Your comment also demonstrates another problem with the idea of sides. There is no we-group of left-wing multiculturalists silencing people in pursuit of safe spaces. (Though I still like the idea of Diversity Jedi.) There are individual human beings with individual perspectives and experiences– some of which include what it means to actually be shut up and shut out in this country, and in this field.
Perry Nodelman says
“Perhaps A Fine Dessert is so heavily debated because unlike some of the other 2015 books I’ve mentioned, it has supporters that are as outspoken as its critics”: I suspect that answers to the important questions asked here might be found through further explorations of this possibility. What intrigues me is why so many people in the culture of children’s publishing in the US love this particular book so much. It must, somehow, accurately represent what people with power in this field understand as excellence. And, somehow it seems so completely excellent to such people that its minimizing misrepresentation of slavery seems less important in the context of this book than it otherwise would to the liberal humanists who are the bulk of successful children’s book people. Is it possible that the downplaying of the ugliness of slavery is just part of a larger attitude that emerges from the particular kind of liberal humanist philosophy that A Fine Dessert neatly represents and that holds sway in children’s publishing? Is that attitude discernible in other aspects of the book? I suspect it does and is. A closer look at A Fine Dessert might point to a whole lot of not necessarily attractive aspects of the whole range of books for young people that get good reviews and award nominations, and therefore, offer insight into the values that have power in the children’s book world.
Debbie Reese says
Perry,
I think supporters of it–from those who created it to those who embrace it–feel that in creating and teaching and sharing it, they’re doing a good and brave thing because they’re showing a dark part of America’s history, and “how far we’ve come” (on the last page) motivated by a desire to believe in a “post racial” society. We’re not there yet.

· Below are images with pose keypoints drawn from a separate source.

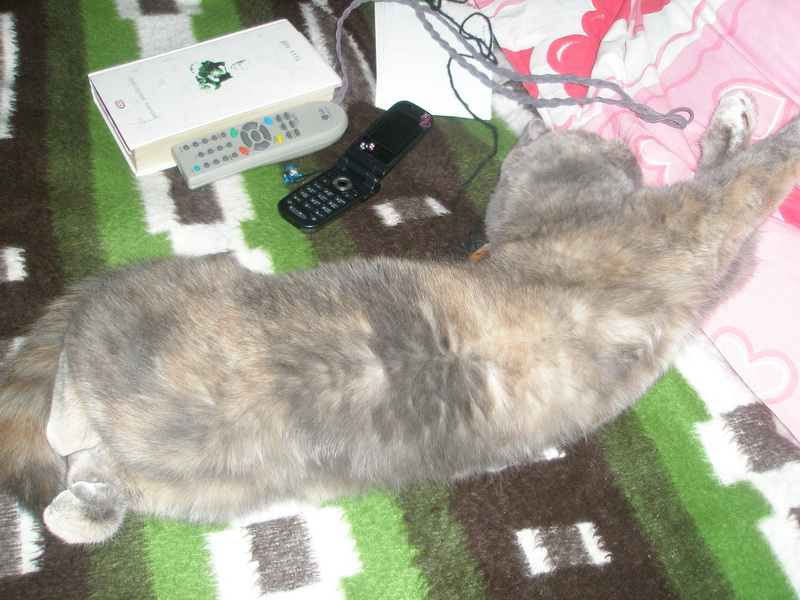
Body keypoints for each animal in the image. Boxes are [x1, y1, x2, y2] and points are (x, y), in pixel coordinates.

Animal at [1, 91, 798, 544]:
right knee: (70, 370)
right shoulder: (696, 222)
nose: (623, 149)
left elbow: (733, 185)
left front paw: (729, 122)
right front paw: (748, 123)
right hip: (152, 307)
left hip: (198, 483)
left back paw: (80, 490)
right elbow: (755, 172)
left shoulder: (712, 261)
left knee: (87, 485)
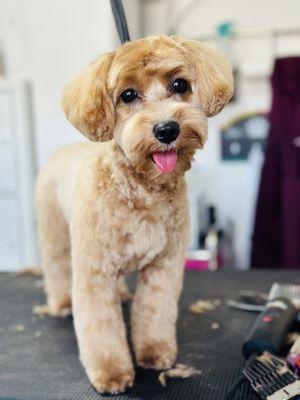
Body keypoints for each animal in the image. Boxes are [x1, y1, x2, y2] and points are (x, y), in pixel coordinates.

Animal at [35, 35, 234, 394]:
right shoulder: (94, 272)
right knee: (56, 267)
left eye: (180, 85)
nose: (167, 129)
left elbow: (154, 312)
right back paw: (61, 304)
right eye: (127, 95)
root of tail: (62, 151)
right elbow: (101, 324)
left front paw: (154, 353)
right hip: (54, 230)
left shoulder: (164, 267)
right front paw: (111, 372)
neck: (142, 190)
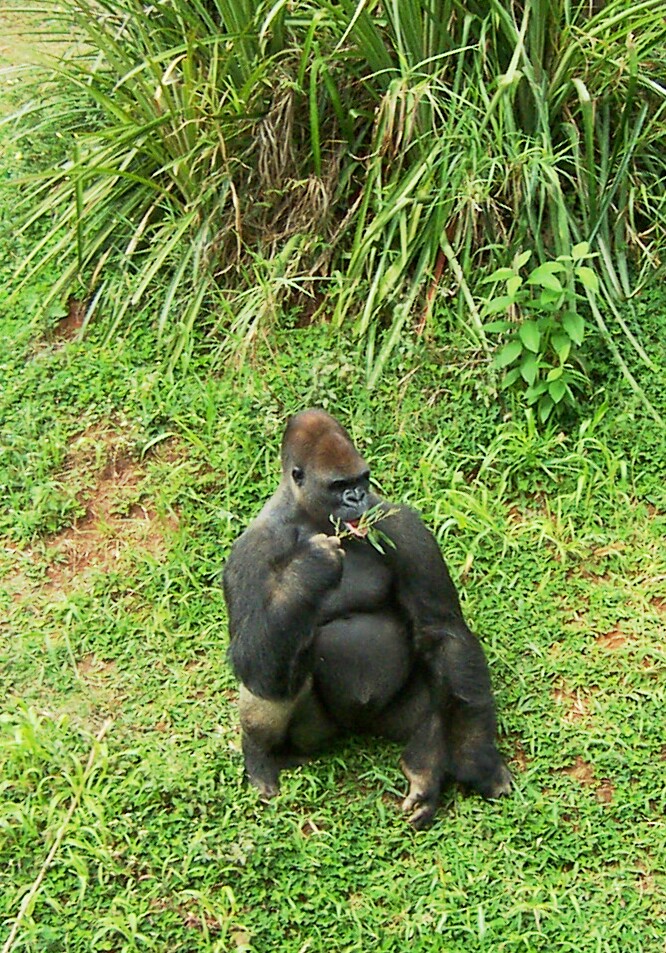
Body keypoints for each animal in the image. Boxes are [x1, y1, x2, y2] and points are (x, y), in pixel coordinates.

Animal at [223, 409, 511, 828]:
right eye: (339, 484)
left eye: (361, 480)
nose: (356, 498)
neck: (308, 516)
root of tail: (359, 729)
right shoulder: (250, 551)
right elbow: (251, 660)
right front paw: (309, 568)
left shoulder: (401, 524)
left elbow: (441, 630)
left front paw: (476, 753)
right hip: (317, 733)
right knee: (280, 675)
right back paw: (260, 755)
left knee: (439, 695)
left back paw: (425, 768)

The idea of a “post racial society” is a feel-good fiction that feeds structural racism and implicit biases that are no good for any of us. Feel-good fictions of equality that, in fact, feed injustice and fault individuals rather than the systems that hurt all of us. A feel-good fiction that believes that Betsy is objective–that it is, indeed, even possible to be “objective.”

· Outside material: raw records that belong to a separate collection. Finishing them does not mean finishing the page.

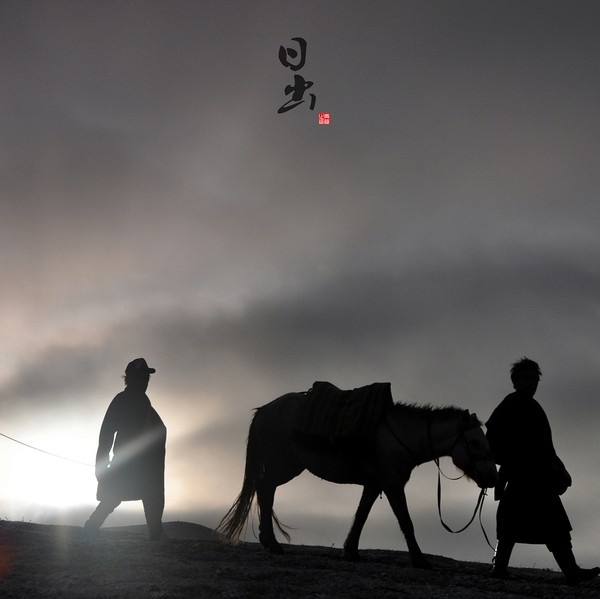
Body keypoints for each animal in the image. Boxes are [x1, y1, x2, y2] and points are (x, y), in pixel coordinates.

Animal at [216, 390, 496, 568]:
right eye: (474, 442)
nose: (492, 478)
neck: (399, 435)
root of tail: (265, 410)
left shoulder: (373, 485)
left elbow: (361, 516)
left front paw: (350, 551)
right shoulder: (393, 484)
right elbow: (406, 522)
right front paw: (420, 560)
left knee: (266, 490)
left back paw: (269, 541)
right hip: (285, 465)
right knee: (266, 489)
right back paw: (272, 543)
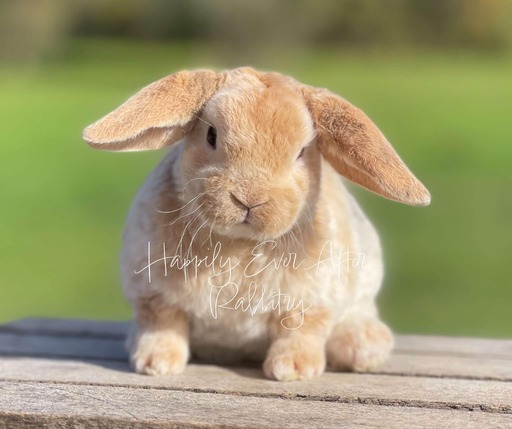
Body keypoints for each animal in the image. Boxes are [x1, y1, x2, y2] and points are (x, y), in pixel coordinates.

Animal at [83, 65, 428, 380]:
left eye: (302, 152)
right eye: (211, 135)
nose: (248, 199)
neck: (239, 242)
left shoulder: (310, 301)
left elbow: (300, 331)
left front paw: (293, 369)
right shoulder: (154, 295)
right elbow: (164, 324)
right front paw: (155, 363)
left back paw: (363, 347)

I expect that future scholars/writers/reviewers (in short, everyone in the children’s book community) will look back on the discussion of A FINE DESSERT as one that signaled a shift in children’s literature, that it will be written about as a discussion that revolutionized the industry.
Elizabeth Bird says
Hmm? L’il old me objective?
Sort of like the idea of people carrying on feel-good fictions about me, though. Who wouldn’t?
Karen says
A number of people chose A Fine Dessert among their best books of the year at The Horn Book:
http://www.hbook.com/2015/12/featured/top-five-choices-please/
Sarah says
Thanks for your question, Perry. It’s one that I (and I think others) was trying to ask about and through The Hired Girl discussion, too.